Towards the end of our visit I took my guests to the Church of the Sacrifice of Our Lady. Outside on the square all was activity - market stalls were being erected, people scurried around with boxes of craft goods for sale. In front of the church a large stage was in the process of rising, whilst in front of it men were setting up trestle tables and benches. Interested to see what was going on, we sat down at a table of the pizzeria on the Square and watched, whilst very slowly eating our lunch and drinking several drinks. After a short while the square started to fill with children dressed in traditional dress, doting mothers taking snapshots and dance teachers also in costume. It was becoming apparent that we had stumbled into a folk dance festival.
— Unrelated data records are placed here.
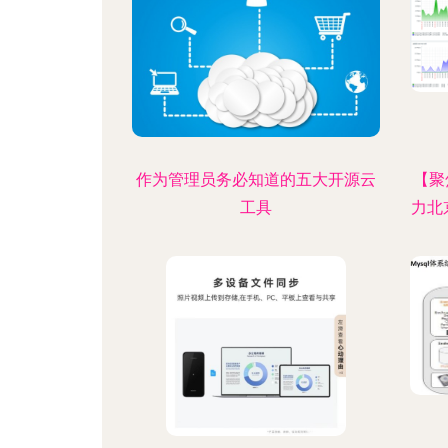
作为管理员务必知道的五大开源云
【聚
工具
力北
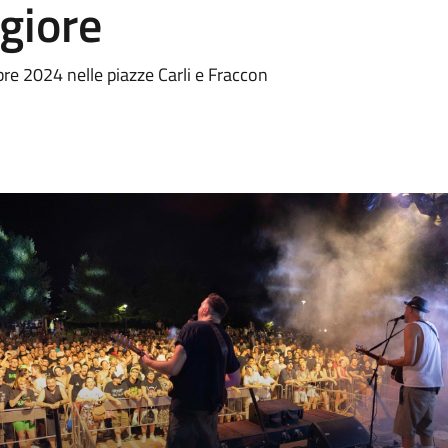
giore
e 2024 nelle piazze Carli e Fraccon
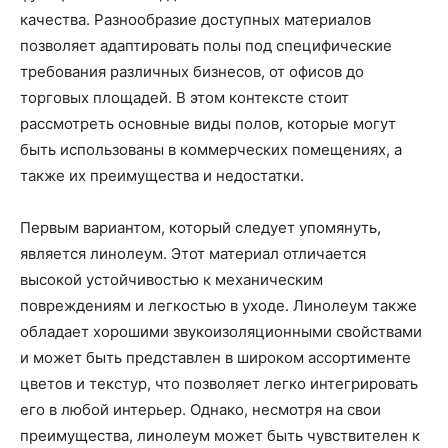
качества. Разнообразие доступных материалов
позволяет адаптировать полы под специфические
требования различных бизнесов, от офисов до
торговых площадей. В этом контексте стоит
рассмотреть основные виды полов, которые могут
быть использованы в коммерческих помещениях, а
также их преимущества и недостатки.
Первым вариантом, который следует упомянуть,
является линолеум. Этот материал отличается
высокой устойчивостью к механическим
повреждениям и легкостью в уходе. Линолеум также
обладает хорошими звукоизоляционными свойствами
и может быть представлен в широком ассортименте
цветов и текстур, что позволяет легко интегрировать
его в любой интерьер. Однако, несмотря на свои
преимущества, линолеум может быть чувствителен к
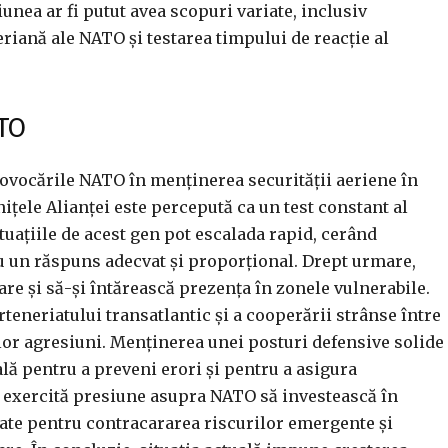
nea ar fi putut avea scopuri variate, inclusiv
riană ale NATO și testarea timpului de reacție al
ATO
rovocările NATO în menținerea securității aeriene în
nițele Alianței este percepută ca un test constant al
ituațiile de acest gen pot escalada rapid, cerând
u un răspuns adecvat și proporțional. Drept urmare,
are și să-și întărească prezența în zonele vulnerabile.
teneriatului transatlantic și a cooperării strânse între
or agresiuni. Menținerea unei posturi defensive solide
ală pentru a preveni erori și pentru a asigura
te exercită presiune asupra NATO să investească în
ate pentru contracararea riscurilor emergente și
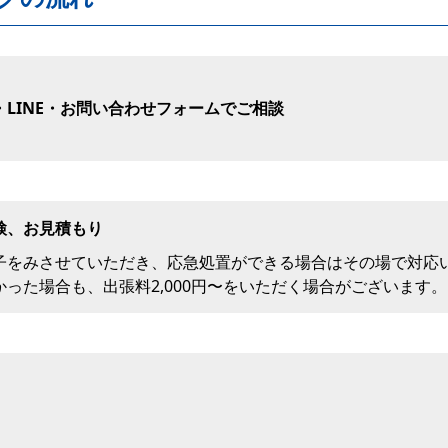
LINE・お問い合わせフォームでご相談
検、お見積もり
子をみさせていただき、応急処置ができる場合はその場で対応
った場合も、出張料2,000円〜をいただく場合がございます。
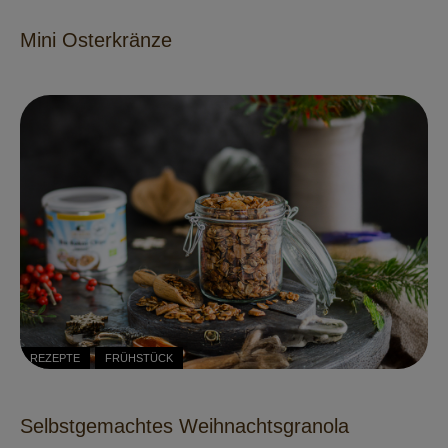
Mini Osterkränze
REZEPTE
FRÜHSTÜCK
Selbstgemachtes Weihnachtsgranola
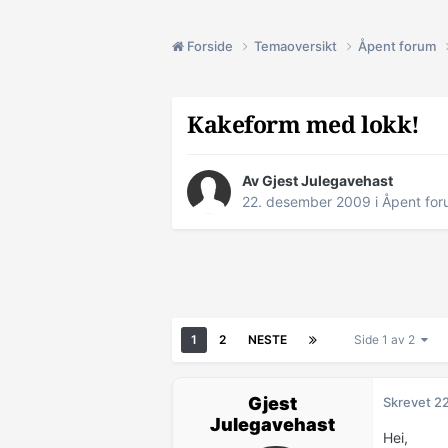
Forside
Temaoversikt
Åpent forum
Kakeform med lokk!
Av Gjest Julegavehast
22. desember 2009
i
Åpent fo
1
2
NESTE
Side 1 av 2
Gjest
Skrevet
2
Julegavehast
Hei,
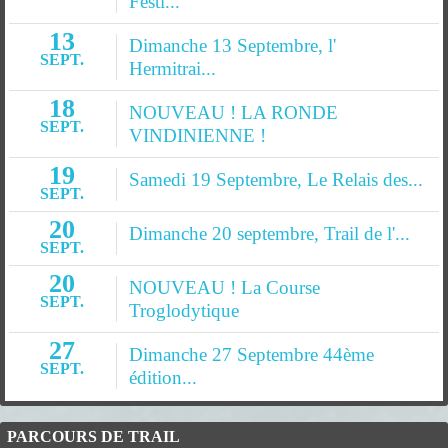
Festi...
13
Dimanche 13 Septembre, l'
SEPT.
Hermitrai...
18
NOUVEAU ! LA RONDE
SEPT.
VINDINIENNE !
19
Samedi 19 Septembre, Le Relais des...
SEPT.
20
Dimanche 20 septembre, Trail de l'...
SEPT.
20
NOUVEAU ! La Course
SEPT.
Troglodytique
27
Dimanche 27 Septembre 44ème
SEPT.
édition...
PARCOURS DE TRAIL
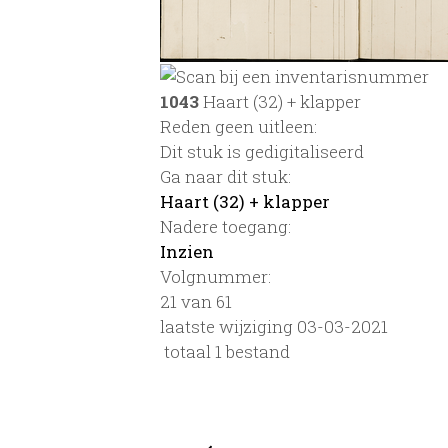
1043
Haart (32) + klapper
Reden geen uitleen:
Dit stuk is gedigitaliseerd
Ga naar dit stuk:
Haart (32) + klapper
Nadere toegang:
Inzien
Volgnummer:
21 van 61
laatste wijziging 03-03-2021
totaal 1 bestand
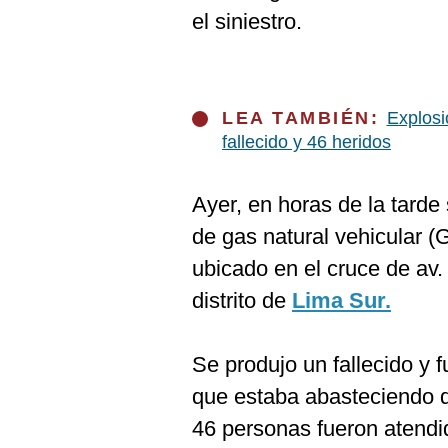
el siniestro.
LEA TAMBIÉN:
Explosi
fallecido y 46 heridos
Ayer, en horas de la tarde
de gas natural vehicular 
ubicado en el cruce de av.
distrito de
Lima Sur.
Se produjo un fallecido y 
que estaba abasteciendo
46 personas fueron atendi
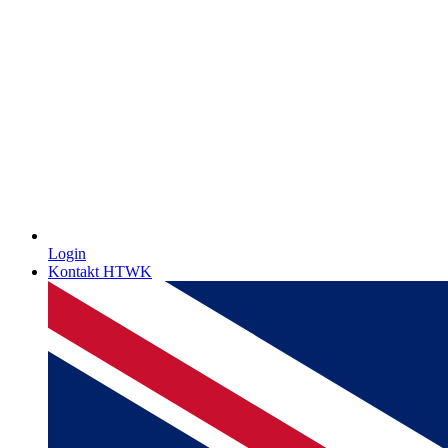
Login
Kontakt HTWK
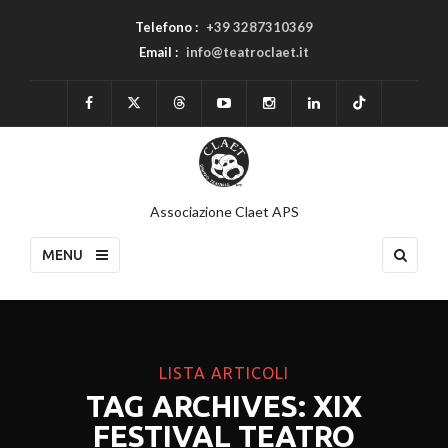
Telefono :
+39 3287310369
Email :
info@teatroclaet.it
Associazione Claet APS
MENU
LISTA ARTICOLI
TAG ARCHIVES: XIX
FESTIVAL TEATRO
More and more dancers arrived. Some were adult teams, and as would be the case with any British morris side they set about buying beers from the Budwar tent. There were men in black, with black boots and ornately worked leather belts and older women in their thick gathered skirts. Musicians arrived with a range of traditional instruments, some beautifully carved. Eventually after much faffing around with the sound system and the children becoming bored and disappearing off, the dance teachers gathered their teams and processed in to the square. A master of ceremonies announced the first troupe from his clipboard - a group of small children sidled on to the stage - and the festival began in earnest.
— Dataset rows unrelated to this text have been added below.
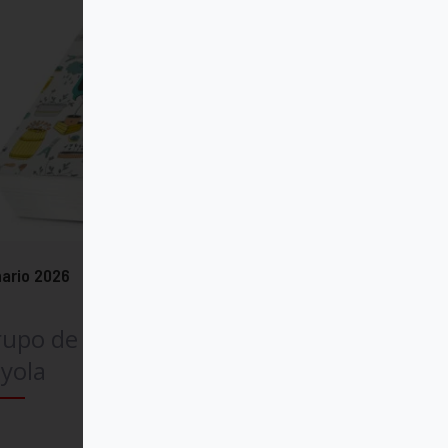
ario 2026
rupo de Comunicación
yola
Comprar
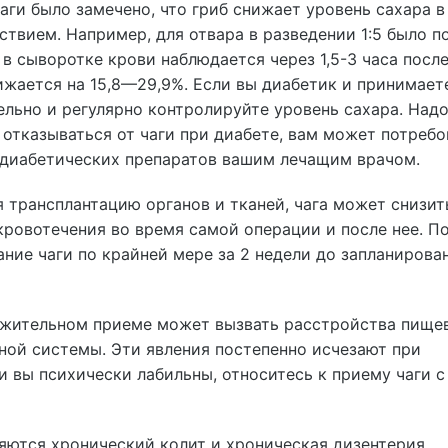
ги было замечено, что гриб снижает уровень сахара в
твием. Например, для отвара в разведении 1:5 было по
в сыворотке крови наблюдается через 1,5-3 часа посл
ижается на 15,8—29,9%. Если вы диабетик и принимаете
ельно и регулярно контролируйте уровень сахара. Над
ь отказываться от чаги при диабете, вам может потребо
диабетических препаратов вашим лечащим врачом.
 трансплантацию органов и тканей, чага может снизит
 кровотечения во время самой операции и после нее. П
ние чаги по крайней мере за 2 недели до запланирова
лжительном приеме может вызвать расстройства пище
ной системы. Эти явления постепенно исчезают при
и вы психически лабильны, относитесь к приему чаги с
яются хронический колит и хроническая дизентерия.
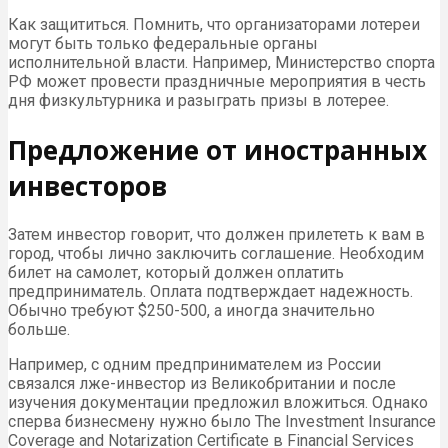
Как защититься. Помнить, что организаторами лотереи
могут быть только федеральные органы
исполнительной власти. Например, Министерство спорта
РФ может провести праздничные мероприятия в честь
дня физкультурника и разыграть призы в лотерее.
Предложение от иностранных
инвесторов
Затем инвестор говорит, что должен прилететь к вам в
город, чтобы лично заключить соглашение. Необходим
билет на самолет, который должен оплатить
предприниматель. Оплата подтверждает надежность.
Обычно требуют $250-500, а иногда значительно
больше.
Например, с одним предпринимателем из России
связался лже-инвестор из Великобритании и после
изучения документации предложил вложиться. Однако
сперва бизнесмену нужно было The Investment Insurance
Coverage and Notarization Certificate в Financial Services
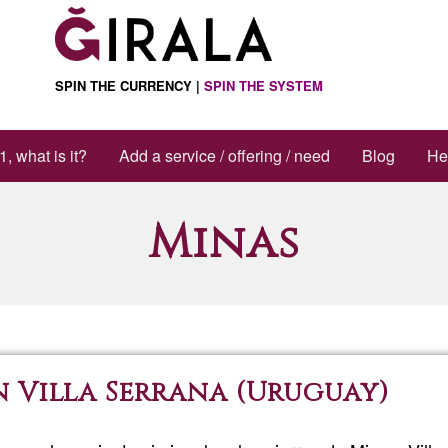
SPIN THE CURRENCY |
SPIN THE SYSTEM
1, what is it?
Add a service / offering / need
Blog
He
Minas
n Villa Serrana (Uruguay)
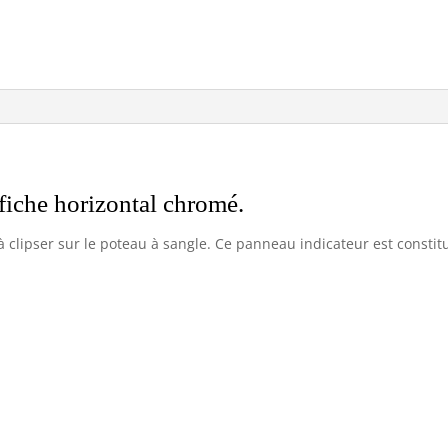
ffiche horizontal chromé.
à clipser sur le poteau à sangle. Ce panneau indicateur est consti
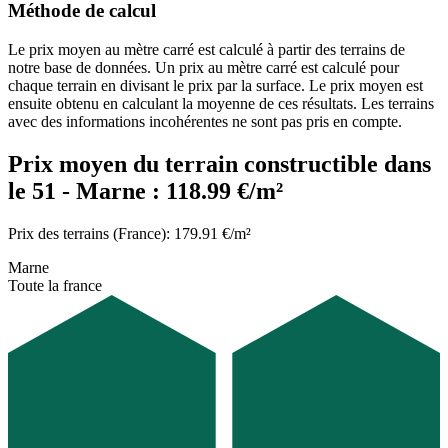
Méthode de calcul
Le prix moyen au mètre carré est calculé à partir des terrains de
notre base de données. Un prix au mètre carré est calculé pour
chaque terrain en divisant le prix par la surface. Le prix moyen est
ensuite obtenu en calculant la moyenne de ces résultats. Les terrains
avec des informations incohérentes ne sont pas pris en compte.
Prix moyen du terrain constructible dans
le 51 - Marne : 118.99 €/m²
Prix des terrains (France): 179.91 €/m²
Marne
Toute la france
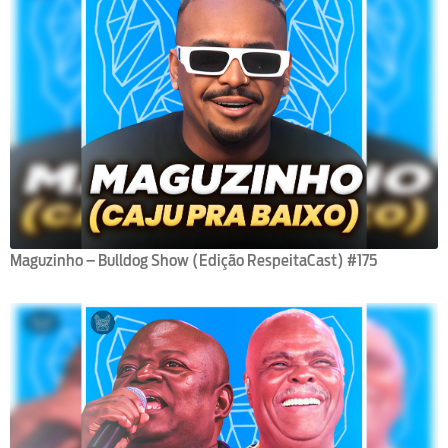
Maguzinho – Bulldog Show (Edição RespeitaCast) #175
I was interested to see the different dance forms - most of which seemed pretty tame to me after my interest in the pagan roots of English morris (for more on this do visit the Independent's excellent article on the subject ) But equally this was not the rather embarrassing folkdance that I learnt at school - the guy with the Mohican haircut showed no self consciousness - there was a degree of national pride in it. There seemed to be several influences at play in the dance and music. One I assumed to be a more lyrical Czech one, and another more in the German Austrian oompah style, (it even had calf slapping.) But then what was this? Here was something I recognised - a hobby horse was working its way through the crowds. This was part of the English tradition or is it that Celtic tradition that both the Czechs and Brits lay claim to?
We spent most of the afternoon watching the dance and browsing the craft stalls for unusual presents. We seemed to be the only foreigners there - this festival was for the locals and not sited where tourists would find it. The benches were full of beer-drinking Czechs clapping enthusiastically, children ran around in the sunshine and proud grandparents beamed.